Owen Yorke turned his large black saloon car into the narrow road–little more than a lane, really–that led to the secluded house where he lived with Zena. He had never been able to think of The Sycamores as home although he had inhabited it for half of his fifty years.
His speed dropped until he was barely keeping the car in motion. He hadn’t consciously slackened the pressure of his foot on the accelerator, it was just that he was finding it more and more difficult every evening to propel himself towards the house at all.
A couple of weeks back his eye had fallen on a paragraph in the paper, some man who’d been missing from home for more than a month, a prosperous professional man with a family life that seemed ordinary enough; he’d turned up, unkempt, half-starving, in a bleak little mining town in the north, hundreds of miles away from his comfortable base. Discovered by a policeman late at night, sitting all alone on a stone bench outside the post office in the middle of a snowstorm. He hadn’t been able to offer any explanation.
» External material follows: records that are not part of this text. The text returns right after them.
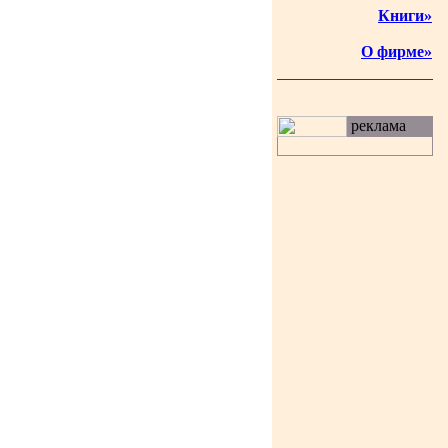
Книги»
О фирме»
реклама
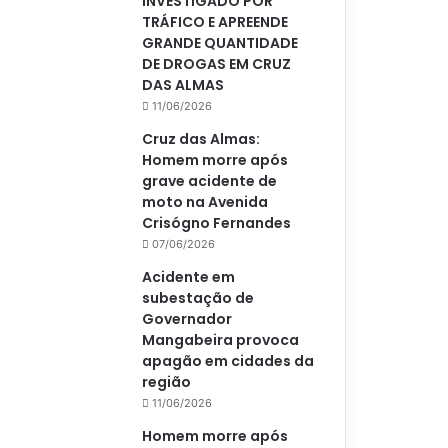
INVESTIGADO POR
TRÁFICO E APREENDE
GRANDE QUANTIDADE
DE DROGAS EM CRUZ
DAS ALMAS
11/06/2026
Cruz das Almas:
Homem morre após
grave acidente de
moto na Avenida
Crisógno Fernandes
07/06/2026
Acidente em
subestação de
Governador
Mangabeira provoca
apagão em cidades da
região
11/06/2026
Homem morre após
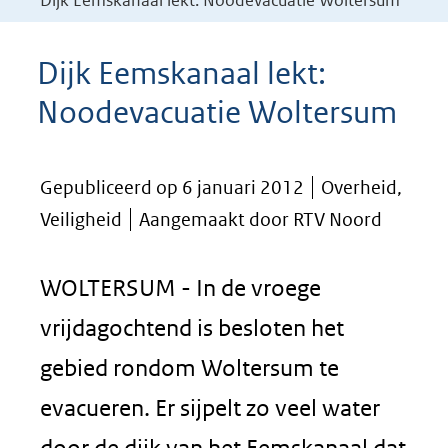
Dijk Eemskanaal lekt: Noodevacuatie Woltersum
Dijk Eemskanaal lekt:
Noodevacuatie Woltersum
Gepubliceerd op 6 januari 2012
Overheid,
Veiligheid
Aangemaakt door RTV Noord
WOLTERSUM - In de vroege
vrijdagochtend is besloten het
gebied rondom Woltersum te
evacueren. Er sijpelt zo veel water
door de dijk van het Eemskanaal dat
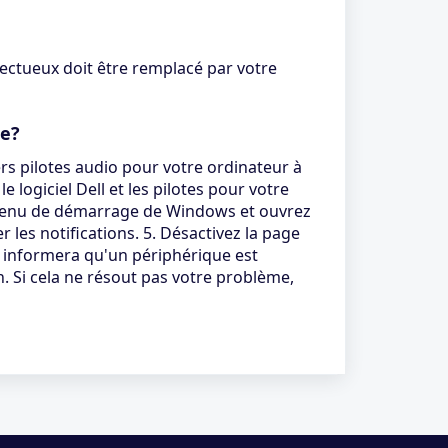
ectueux doit être remplacé par votre
re?
ers pilotes audio pour votre ordinateur à
logiciel Dell et les pilotes pour votre
au menu de démarrage de Windows et ouvrez
er les notifications. 5. Désactivez la page
r informera qu'un périphérique est
. Si cela ne résout pas votre problème,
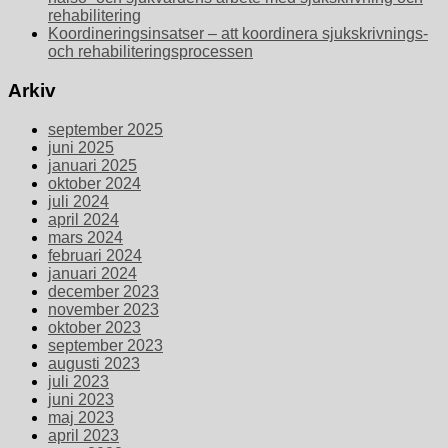
rehabilitering
Koordineringsinsatser – att koordinera sjukskrivnings-
och rehabiliteringsprocessen
Arkiv
september 2025
juni 2025
januari 2025
oktober 2024
juli 2024
april 2024
mars 2024
februari 2024
januari 2024
december 2023
november 2023
oktober 2023
september 2023
augusti 2023
juli 2023
juni 2023
maj 2023
april 2023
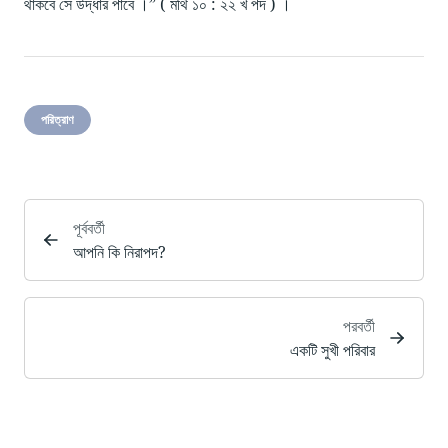
থাকবে সে উদ্ধার পাবে ।” ( মথি ১০ : ২২ খ পদ ) ।
পরিত্রাণ
পূর্ববর্তী
আপনি কি নিরাপদ?
পরবর্তী
একটি সুখী পরিবার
The item had stuck in Owen’s mind. It was the kind of trivial news story which didn’t merit a follow-up. One never knew how it ended or indeed, why it had begun. The thought of that man would spring into Owen’s brain quite often now as he opened the door of his car in the evenings and a prickle of fear was beginning to accompany the thought.
All his life he had relied on the exercise of his will to channel his energies and discipline his emotions and desires so that the whole of his conscious effort kept him unswervingly directed towards the goal he saw so clearly.